Exercise
Write out the data again in full, keeping every character the same.

Material for the task section start

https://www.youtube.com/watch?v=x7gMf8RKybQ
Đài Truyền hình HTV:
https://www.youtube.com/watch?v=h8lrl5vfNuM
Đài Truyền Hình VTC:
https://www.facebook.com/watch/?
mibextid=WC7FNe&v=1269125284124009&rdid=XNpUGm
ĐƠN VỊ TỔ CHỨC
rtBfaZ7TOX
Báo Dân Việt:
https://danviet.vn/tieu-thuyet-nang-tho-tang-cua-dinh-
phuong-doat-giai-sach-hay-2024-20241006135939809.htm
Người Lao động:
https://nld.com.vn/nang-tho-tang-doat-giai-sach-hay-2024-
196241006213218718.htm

Material for the task section end

Solution to this exercise
https://www.youtube.com/watch?v=x7gMf8RKybQ
Đài Truyền hình HTV:
https://www.youtube.com/watch?v=h8lrl5vfNuM
Đài Truyền Hình VTC:
https://www.facebook.com/watch/?
mibextid=WC7FNe&v=1269125284124009&rdid=XNpUGm
ĐƠN VỊ TỔ CHỨC
rtBfaZ7TOX
Báo Dân Việt:
https://danviet.vn/tieu-thuyet-nang-tho-tang-cua-dinh-
phuong-doat-giai-sach-hay-2024-20241006135939809.htm
Người Lao động:
https://nld.com.vn/nang-tho-tang-doat-giai-sach-hay-2024-
196241006213218718.htm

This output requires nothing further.